Frank Sinatra was so concerned about Marilyn Monroe’s mental state he considered asking her to marry him so that he could protect her, according to a new biography.
The singer was as in love with Monroe as she was with him, says James Kaplan in Sinatra: The Chairman.
The author, whose previous volume on Sinatra was published in 2010, trawled through the archives to present a detailed account of his relationships with women including Monroe, Ava Gardner, Mia Farrow and Barbara Marx.
And he presents Sinatra, who would have been 100 on December 12, as being infatuated with the actress.
“There was no doubt that Frank was in love with Marilyn,” said Milt Ebbins, a talent manager, in excerpts of the book published by The New York Daily News.
Sinatra and Monroe met in 1954, while Sinatra was still married to Gardner. They began a relationship which lasted several months in 1961, and it was always seen that Monroe was much more attached to the singer than he with her.
But Kaplan’s book, published on October 27, turns the theory that Sinatra did not care for Monroe, and left her to die, on its head.
“Yeah, Frank wanted to marry the broad,” he quotes Jilly Rizzo, Sinatra’s close confidante, as saying. “He asked her and she said no.”
A year later, in 1962, Kaplan writes how Monroe accompanied Sinatra to his Cal Neva resort, in Lake Tahoe, as part of a project to save her.

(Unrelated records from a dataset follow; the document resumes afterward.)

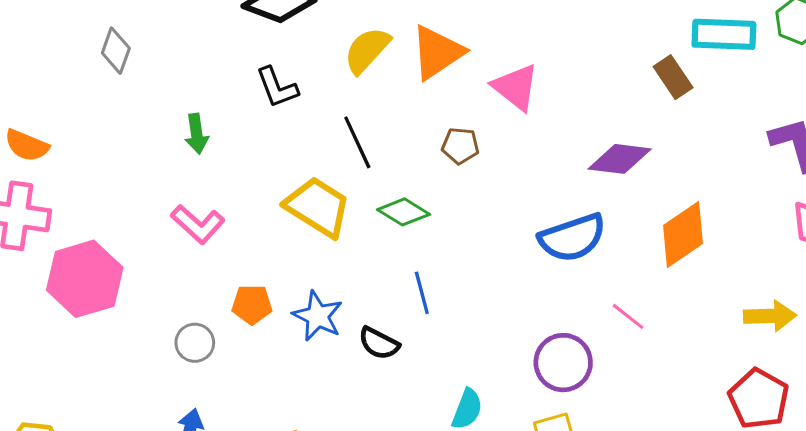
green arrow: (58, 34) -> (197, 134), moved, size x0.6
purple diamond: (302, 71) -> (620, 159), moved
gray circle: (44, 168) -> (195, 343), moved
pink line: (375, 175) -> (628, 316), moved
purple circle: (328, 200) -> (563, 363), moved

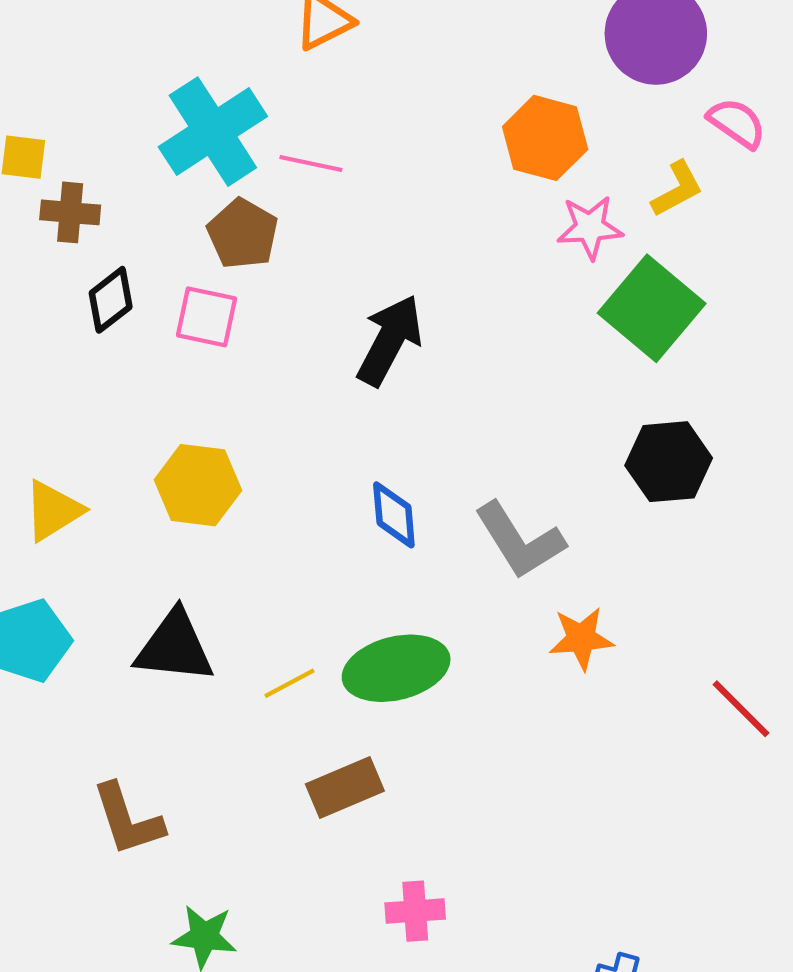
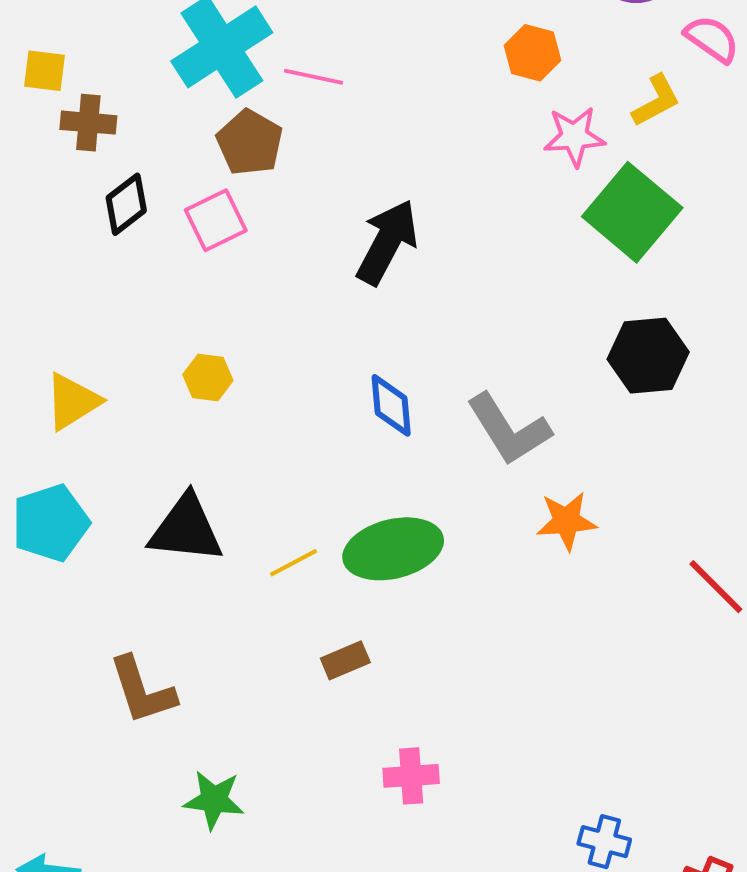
orange hexagon: (545, 138) -> (533, 53), size x0.7
pink square: (206, 317) -> (216, 220), turned -38
yellow hexagon: (198, 485) -> (208, 378), size x0.6
brown rectangle: (345, 788) -> (345, 660), size x0.7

But a week after the holiday she took her own life.
Joe DiMaggio, her former husband, turned Sinatra away from her funeral.

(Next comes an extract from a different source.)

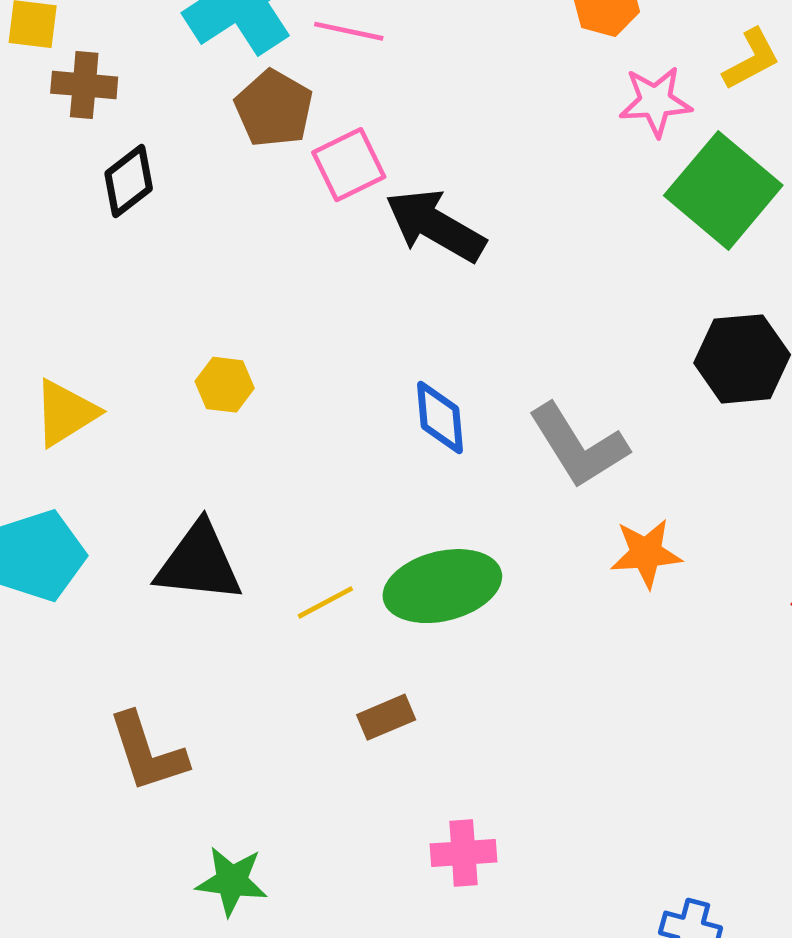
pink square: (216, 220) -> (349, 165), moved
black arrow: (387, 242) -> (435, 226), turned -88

Photo: Moviestore Collection/REX Shutterstock
Kaplan also believes he has proved that Ronan Farrow, son of Mia Farrow, could not have been Sinatra’s son.
In 2013 Farrow said “maybe” Ronan was fathered by Sinatra, but Kaplan said that was nearly impossible, because at the time Ronan was conceived, in March 1987, Sinatra was recovering from bowel cancer and wearing a colostomy bag.

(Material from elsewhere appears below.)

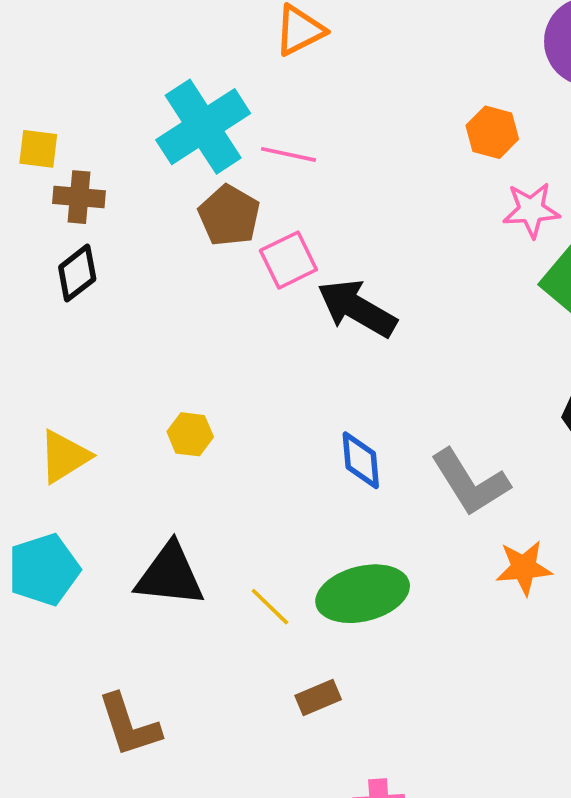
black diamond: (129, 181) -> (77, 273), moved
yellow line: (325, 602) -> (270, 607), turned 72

He is disparaging of Farrow, who was married to Sinatra for two years from July 1966. She was 19, and he was 49.
“Despite the braids and the soft voice and the carefully contrived dither, she knew just what she was all about and where she was going,” he writes.
And he is fiercely critical of Barbara Marx, his last wife, who he married in 1976. Kaplan accuses her of being interested in Sinatra for his money, and enduring his public attacks on her and tirades because she wanted access to his funds.
“She would hold on tight for as long as it took, no matter how rough the ride, until the prize was hers,” he writes.
Marx has described an intimate death scene in her memoir, Lady Blue Eyes. But Kaplan quotes sources who say she was dizzy and nauseous, and may have left the room – leaving Sinatra to die alone.